The CBN recently directed financial institutions under its watch to transfer funds in dormant accounts, unclaimed balances and other financial assets to its custody for safekeeping.

According to the apex bank, the objective of the move includes identifying dormant accounts/unclaimed balances and financial assets to reunite them with their beneficial owners; holding the funds in trust for the beneficial owners; standardising the management of dormant accounts/unclaimed balances and financial assets; and establishing a standard procedure for reclaiming warehoused funds.

At the MPC meeting, Cardoso said, “With respect to dormant accounts, what I found personally is if you leave accounts dormant in banks, sometimes more than when you don’t leave them dormant in banks. In fact, most times, they are more susceptible to fraudsters copying your identity and trying to gain hold of the system to grab your money. So, that is a problem I think most money banks face.”

“The policy and the directive are meant to ensure that all those monies come to the central bank for safekeeping and it is at zero cost to the beneficiaries. All that will happen is that the central bank will manage the money within our possession and when the rightful owner surfaces, the money is returned plus whatever income is accrued to you.”

Also, the CBN governor noted that members of the MPC emphasised the need for a clear exit strategy on the recently announced duty waiver for food imports.

“In addition, the committee expressed optimism about the recent stop-gap measures by the Federal Government to bridge the food supply deficit. In particular, the 150-day duty-free import window for food commodities (maize, husked brown rice, wheat and cowpeas), amongst others, will moderate domestic food prices. It is noteworthy that these measures will not lead to a direct injection of liquidity into the economy to cause further inflation.

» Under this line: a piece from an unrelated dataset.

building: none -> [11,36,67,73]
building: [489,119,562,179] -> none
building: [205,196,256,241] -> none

“While the measure is a welcome development and may prove effective in the short run, it is expedient that it be implemented with a defined exit strategy to avert a possible rollback of the recent gains in domestic food production. To support these initiatives, the Bank is already engaging development finance institutions like the Bank of Industry to ensure adequate support for industries with a focus on small and medium-scale enterprises,” he declared.

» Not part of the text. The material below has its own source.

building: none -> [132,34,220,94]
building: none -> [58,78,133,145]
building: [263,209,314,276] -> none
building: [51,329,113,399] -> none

On the gross domestic product of the country growth projections, the CBN governor said, “Real GDP (year-on-year) grew by 2.98 per cent in the first quarter of 2024, compared with 3.46 per cent in the fourth quarter of 2023, driven by both the oil and non-oil sectors. Staff forecasts, however, suggest that the domestic economy will grow by 3.38 per cent in 2024, while the IMF has projected growth at 3.1 per cent in 2024. As of July 18, 2024, external reserves stood at $37.05bn, compared with $34.70bn as of end-June 2024. This represents 11 months of import cover for goods and services.”

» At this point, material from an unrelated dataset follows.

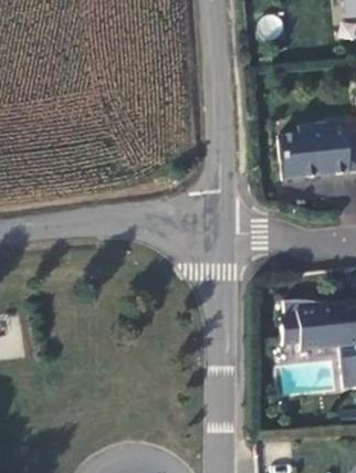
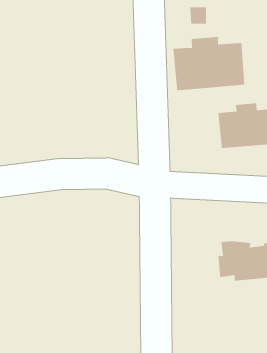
building: none -> [172,36,245,91]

Meanwhile, analysts at Afrinvest were worried about the apex bank’s optimism over the Federal Government’s stop-gap to tame food inflation in the country.

“We have reservations with CBN’s optimism that the 150-day duty-free import window for selected food items would substantially temper food prices. Without the FG addressing the rising cost of logistics fuelled mainly by elevated energy prices and insecurity, the impact of such policy would be short-lived, at best.

“Furthermore, there has also not been any formal model announced to show how the beneficiaries of the duty-free window would be monitored to sell the staple items at fair prices across the country.”